Protecting crops and animals from disease, pests, and weeds is a critical component of sustainable intensification. Biotic threats reduce plant productivity through herbivory, disease, disease vectoring and resource competition. Control is compromised by escalating levels of resistance to insecticides, herbicides and fungicides. Hence, future solutions must be based on a sound integration of genetic resistance, agronomic and ecological management, and the smarter use of chemical.
How can we understand, monitor and forecast the spread of pests and diseases in real time to target interventions better?
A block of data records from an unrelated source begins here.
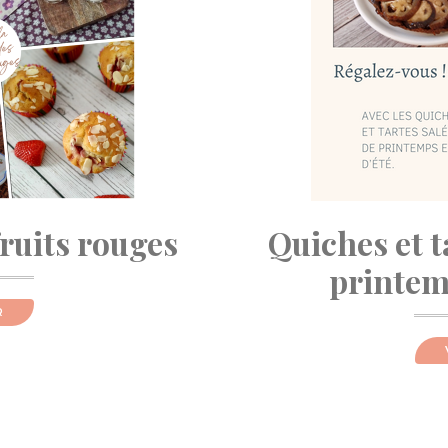
fruits rouges
Quiches et t
printemp
R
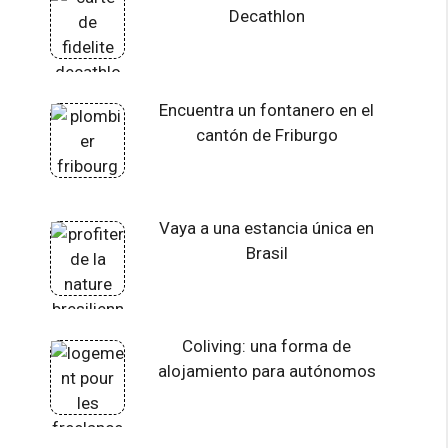
Decathlon
Encuentra un fontanero en el
cantón de Friburgo
Vaya a una estancia única en
Brasil
Coliving: una forma de
alojamiento para autónomos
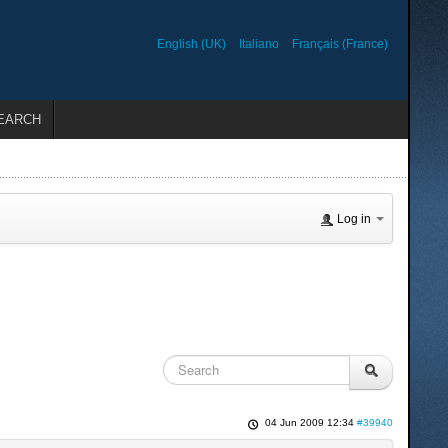
English (UK)
Italiano
Français (France)
EARCH
Log in
04 Jun 2009 12:34
#39940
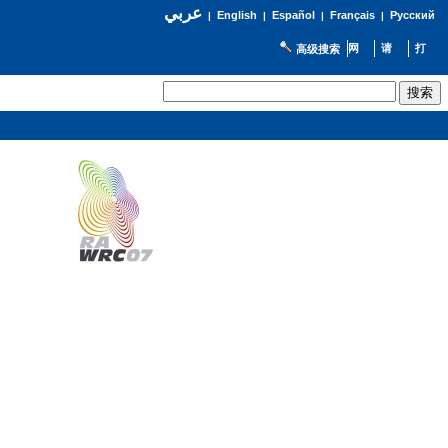
عربي
English
Español
Français
Русский
|
|
|
|
高级搜索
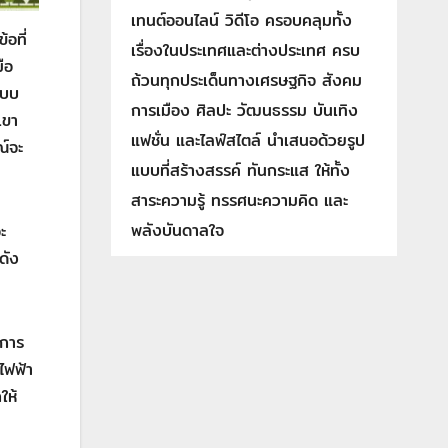
เทนต์ออนไลน์ วิดีโอ ครอบคลุมทั้ง
อที่
เรื่องในประเทศและต่างประเทศ ครบ
ือ
ถ้วนทุกประเด็นทางเศรษฐกิจ สังคม
แบบ
การเมือง ศิลปะ วัฒนธรรม บันเทิง
เขา
แฟชั่น และไลฟ์สไตล์ นำเสนอด้วยรูป
ณ์จะ
แบบที่สร้างสรรค์ ทันกระแส ให้ทั้ง
สาระความรู้ ทรรศนะความคิด และ
พลังบันดาลใจ
ะ
ดัง
มการ
ไฟฟ้า
ให้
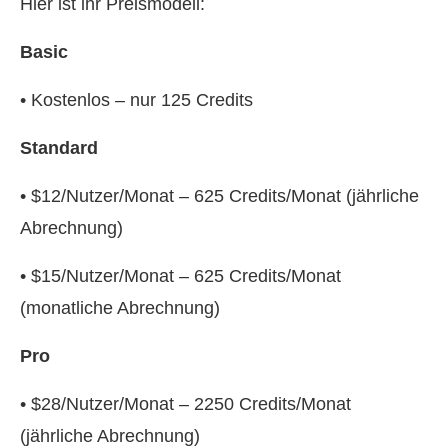
Hier ist ihr Preismodell:
Basic
• Kostenlos – nur 125 Credits
Standard
• $12/Nutzer/Monat – 625 Credits/Monat (jährliche
Abrechnung)
• $15/Nutzer/Monat – 625 Credits/Monat
(monatliche Abrechnung)
Pro
• $28/Nutzer/Monat – 2250 Credits/Monat
(jährliche Abrechnung)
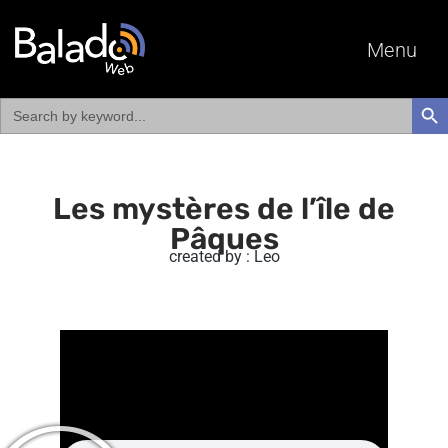
Menu
Search
SEAR
for:
Les mystères de l’île de
Pâques
created by : Leo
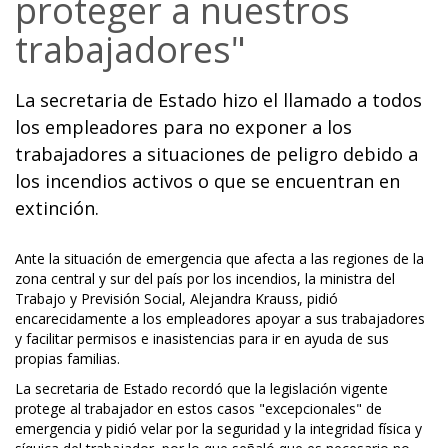
proteger a nuestros
trabajadores"
La secretaria de Estado hizo el llamado a todos
los empleadores para no exponer a los
trabajadores a situaciones de peligro debido a
los incendios activos o que se encuentran en
extinción.
Ante la situación de emergencia que afecta a las regiones de la
zona central y sur del país por los incendios, la ministra del
Trabajo y Previsión Social, Alejandra Krauss, pidió
encarecidamente a los empleadores apoyar a sus trabajadores
y facilitar permisos e inasistencias para ir en ayuda de sus
propias familias.
La secretaria de Estado recordó que la legislación vigente
protege al trabajador en estos casos "excepcionales" de
emergencia y pidió velar por la seguridad y la integridad física y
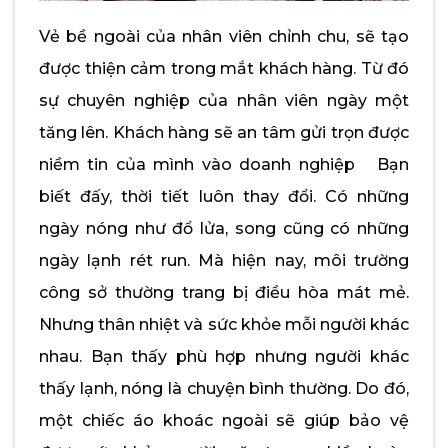
Vẻ bề ngoài của nhân viên chỉnh chu, sẽ tạo
được thiện cảm trong mắt khách hàng. Từ đó
sự chuyên nghiệp của nhân viên ngày một
tăng lên. Khách hàng sẽ an tâm gửi trọn được
niềm tin của mình vào doanh nghiệp Bạn
biết đấy, thời tiết luôn thay đổi. Có những
ngày nóng như đổ lửa, song cũng có những
ngày lạnh rét run. Mà hiện nay, môi trường
công sở thường trang bị điều hòa mát mẻ.
Nhưng thân nhiệt và sức khỏe mỗi người khác
nhau. Bạn thấy phù hợp nhưng người khác
thấy lạnh, nóng là chuyện bình thường. Do đó,
một chiếc áo khoác ngoài sẽ giúp bảo vệ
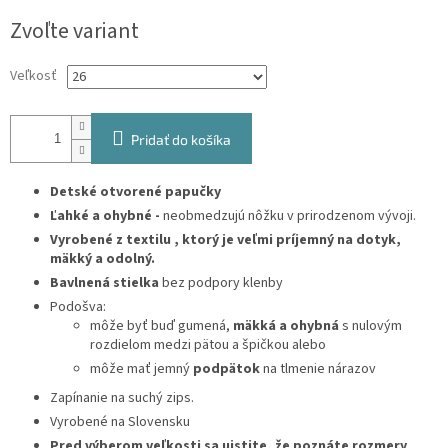
Jednotková
Zvoľte variant
cena:
Veľkosť
Pridať do košíka
Detské otvorené papučky
Ľahké a ohybné -
neobmedzujú nôžku v prirodzenom vývoji.
Vyrobené z textilu , ktorý je
veľmi príjemný na dotyk,
mäkký a odolný.
Bavlnená stielka
bez podpory klenby
Podošva:
môže byť buď gumená,
mäkká a ohybná
s nulovým
rozdielom medzi pätou a špičkou alebo
môže mať jemný
podpätok
na tlmenie nárazov
Zapínanie na suchý zips.
Vyrobené na Slovensku
Pred výberom veľkosti sa uistite, že poznáte rozmery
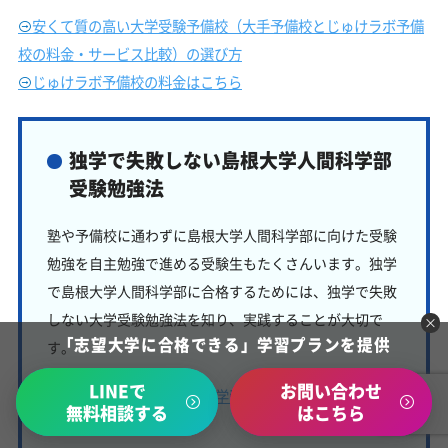
安くて質の高い大学受験予備校（大手予備校とじゅけラボ予備
校の料金・サービス比較）の選び方
じゅけラボ予備校の料金はこちら
独学で失敗しない島根大学人間科学部
受験勉強法
塾や予備校に通わずに島根大学人間科学部に向けた受験
勉強を自主勉強で進める受験生もたくさんいます。独学
で島根大学人間科学部に合格するためには、独学で失敗
しない大学受験勉強法を知り、実践することが大切で
「志望大学に合格できる」学習プランを提供
す。
LINEで
お問い合わせ
【塾なし・予備校なし大学受験】独学で失敗しない大
無料相談する
はこちら
学受験勉強法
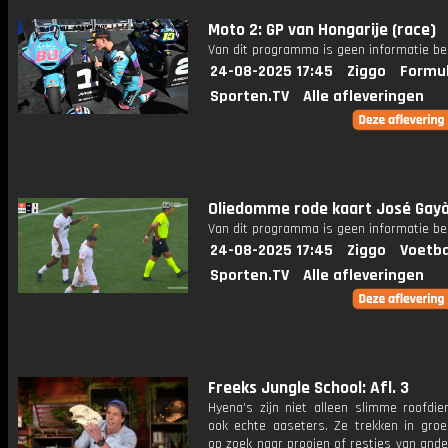
Moto 2: GP van Hongarije (race)
Van dit programma is geen informatie be
24-08-2025 17:45
Ziggo
Formul
Sporten.TV
Alle afleveringen
Oliedomme rode kaart José Gay
Van dit programma is geen informatie be
24-08-2025 17:45
Ziggo
Voetba
Sporten.TV
Alle afleveringen
Freeks Jungle School: Afl. 3
Hyena's zijn niet alleen slimme roofdie
ook echte aaseters. Ze trekken in groe
op zoek naar prooien of restjes van ande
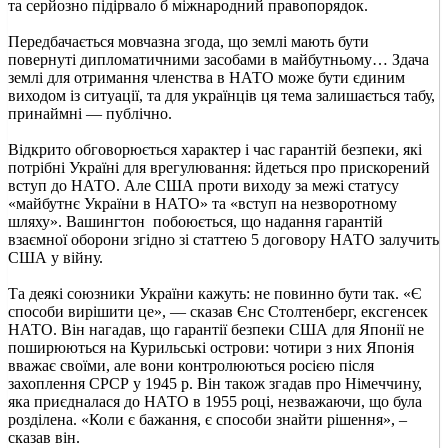
та серйозно підірвало б міжнародний правопорядок.
Передбачається мовчазна згода, що землі мають бути
повернуті дипломатичними засобами в майбутньому… Здача
землі для отримання членства в НАТО може бути єдиним
виходом із ситуації, та для українців ця тема залишається табу,
принаймні — публічно.
Відкрито обговорюється характер і час гарантій безпеки, які
потрібні Україні для врегулювання: йдеться про прискорений
вступ до НАТО. Але США проти виходу за межі статусу
«майбутнє України в НАТО» та «вступ на незворотному
шляху». Вашингтон побоюється, що надання гарантій
взаємної оборони згідно зі статтею 5 договору НАТО залучить
США у війну.
Та деякі союзники України кажуть: не повинно бути так. «Є
способи вирішити це», — сказав Єнс Столтенберг, ексгенсек
НАТО. Він нагадав, що гарантії безпеки США для Японії не
поширюються на Курильські острови: чотири з них Японія
вважає своїми, але вони контролюються росією після
захоплення СРСР у 1945 р. Він також згадав про Німеччину,
яка приєдналася до НАТО в 1955 році, незважаючи, що була
розділена. «Коли є бажання, є способи знайти рішення», –
сказав він.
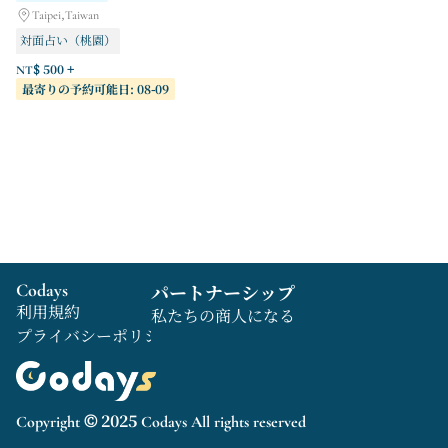
Taipei,Taiwan
対面占い（桃園）
ビデオ通話占い
NT$ 500 +
最寄りの予約可能日: 08-09
対面占い（台北）
Codays
パートナーシップ
利用規約
私たちの商人になる
プライバシーポリシー
Copyright © 2025 Codays All rights reserved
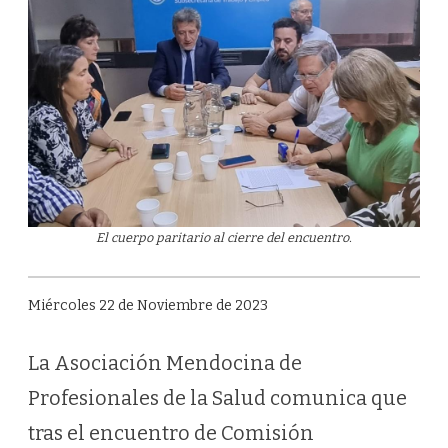
El cuerpo paritario al cierre del encuentro.
Miércoles 22 de Noviembre de 2023
La Asociación Mendocina de
Profesionales de la Salud comunica que
tras el encuentro de Comisión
We aim to deliver a new vision for managing crop health. Our integrated solutions seek to limit the incidence, distribution, dispersal, evolution and impact of biotic threats and to maximise the efficacy and sustainability of control interventions.
How can we combine genetic, chemical, ecological and agronomic control strategies for smarter management of plant and animal health?
We focus on the scientific foundation and tools to understand pest threats and target them accordingly. We work on real-time monitoring and forecasting techniques that will play a vital role in better targeting research and practical interventions, aiming always to be one step ahead of evolution. We apply a common ‘gene to landscape approach’ in our research on resistance to insecticides, fungicides and herbicides. We expect to make advances in fundamental science relating to plant-pest interactions, the evolution of pests, weeds and diseases, and pest population dynamics that will lead to novel interventions.
Although the primary emphasis of our research is on crop protection, we also conduct research on similar solutions for improving animal and human health.